*ACTIVITY LIST*.
1. Answer these questions from the abstract on gravitational waves from neutron star–black hole mergers:
(a) With which numerical relativity surrogate were the SpEC waveforms hybridized?
(b) At a network SNR of 70, how do statistical uncertainties compare with systematic offsets?
(c) At higher mass ratios, which waveforms yield the best results?
2. Write the passage that follows the abstract on gravitational waves from neutron star–black hole mergers.

** Opening EXCERPT block **

Statistical and systematic uncertainties in extracting the source properties of neutron star-black hole binaries with gravitational waves

Abstract

Gravitational waves emitted by neutron star black hole mergers encode key properties of neutron stars—such as their size, maximum mass, and spins—and black holes. However, it is challenging to generate accurate waveforms from these systems with numerical relativity, and not much is known about systematic uncertainties due to waveform modeling. We simulate gravitational waves from neutron star black hole mergers by hybridizing numerical relativity waveforms produced with the SpEC code with a recent numerical relativity surrogate NRHybSur3dq8Tidal. These signals are analyzed using a range of available waveform families, and statistical and systematic errors are reported. We find that at a network signal-to-noise ratio (SNR) of 30, statistical uncertainties are usually larger than systematic offsets, while at an SNR of 70, the two become comparable. The individual black hole and neutron star masses, as well as the mass ratios, are typically measured very precisely, though not always accurately at high SNR. At an SNR of 30, the neutron star tidal deformability can only be bound from above, while for louder sources, it may be measured and constrained away from zero. All neutron stars in our simulations are nonspinning, but in no case can we constrain the neutron star spin to be smaller than ∼0.4 (90% credible interval). At lower mass ratios, waveform families whose late inspiral has been tuned specifically for neutron star black hole signals typically yield the most accurate characterization of the source parameters. Their measurements are in tension with those obtained using waveform families tuned against binary neutron stars, even for mass ratios that could be relevant for both binary neutron stars and neutron star black holes mergers. At higher mass ratios, waveforms that account for higher order modes yield the best results.

** Closing EXCERPT block **
** Opening EXCERPTED DATA block **

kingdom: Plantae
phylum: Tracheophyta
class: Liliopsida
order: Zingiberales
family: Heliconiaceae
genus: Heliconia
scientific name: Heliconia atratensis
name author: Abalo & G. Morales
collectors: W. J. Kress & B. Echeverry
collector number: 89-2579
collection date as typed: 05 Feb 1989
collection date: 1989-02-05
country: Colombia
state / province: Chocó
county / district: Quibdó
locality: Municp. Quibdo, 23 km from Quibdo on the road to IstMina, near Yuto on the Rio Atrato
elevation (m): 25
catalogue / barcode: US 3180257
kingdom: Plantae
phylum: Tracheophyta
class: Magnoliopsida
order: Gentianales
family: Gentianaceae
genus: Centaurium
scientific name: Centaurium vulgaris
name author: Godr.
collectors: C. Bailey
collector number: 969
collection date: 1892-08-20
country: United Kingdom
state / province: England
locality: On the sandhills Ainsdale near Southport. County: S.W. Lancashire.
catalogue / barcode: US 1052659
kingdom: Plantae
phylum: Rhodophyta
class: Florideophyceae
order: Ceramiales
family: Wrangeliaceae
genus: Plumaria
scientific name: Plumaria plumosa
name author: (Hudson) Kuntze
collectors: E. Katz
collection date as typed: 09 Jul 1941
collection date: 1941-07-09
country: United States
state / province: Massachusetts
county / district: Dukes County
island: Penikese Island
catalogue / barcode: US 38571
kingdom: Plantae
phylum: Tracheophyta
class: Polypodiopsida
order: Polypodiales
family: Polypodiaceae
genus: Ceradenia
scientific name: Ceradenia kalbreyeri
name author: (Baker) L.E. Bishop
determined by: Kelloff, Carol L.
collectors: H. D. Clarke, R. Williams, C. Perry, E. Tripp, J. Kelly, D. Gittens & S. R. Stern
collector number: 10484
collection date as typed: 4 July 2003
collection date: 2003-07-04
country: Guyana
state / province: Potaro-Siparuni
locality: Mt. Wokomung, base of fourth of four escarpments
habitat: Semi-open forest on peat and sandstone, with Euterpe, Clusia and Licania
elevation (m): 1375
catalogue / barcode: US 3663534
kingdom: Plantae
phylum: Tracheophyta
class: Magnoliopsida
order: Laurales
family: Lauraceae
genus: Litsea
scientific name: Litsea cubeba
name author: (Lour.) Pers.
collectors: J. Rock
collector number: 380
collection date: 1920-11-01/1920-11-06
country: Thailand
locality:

** Closing EXCERPTED DATA block **

*TASK ANSWERS*.
1.
(a) NRHybSur3dq8Tidal.
(b) The two become comparable.
(c) Waveforms that account for higher order modes.

2.
Additional Information

© 2021 American Physical Society. Received 12 August 2020; accepted 14 January 2021; published 5 April 2021. Software: We acknowledge the use of the LIGO algorithm library [87], and specifically, of the lalinference inference package [83], as released through conda [166] and [167,168]. Plots were produced with matplotlib [169], and corner [170]. We acknowledge use of ipython [171], numpy [172], and scipy [173]. The authors would like to thank T. Dent, T. Dietrich, and R. Sturani for useful discussions. Y. H., C.- J. H., S. V., and S. B. acknowledge support of the National Science Foundation, and the LIGO Laboratory. S. B. is also supported by the Paul and Daisy Soros Fellowship for New Americans and the NSF Graduate Research Fellowship under Grant No. DGE-1122374. V. V. is generously supported by the Sherman Fairchild Foundation, and NSF Grants No. PHY–170212 and No. PHY–1708213 at Caltech, and by a Klarman Fellowship at Cornell. F. Foucart gratefully acknowledges support from NASA through Grant No. 80NSSC18K0565, from the NSF through Grant No. PHY-1806278, and from the DOE through CAREER Grant No. DE-SC0020435. The authors acknowledge usage of the LIGO Data Grid clusters and the MIT Engaging cluster. LIGO was constructed by the California Institute of Technology and Massachusetts Institute of Technology with funding from the National Science Foundation and operates under Cooperative Agreement No. PHY-0757058. Virgo is funded by the French Centre National de Recherche Scientifique (CNRS), the Italian Istituto Nazionale della Fisica Nucleare (INFN), and the Dutch Nikhef, with contributions by Polish and Hungarian institutes. This is LIGO Document Number DCC-P2000176.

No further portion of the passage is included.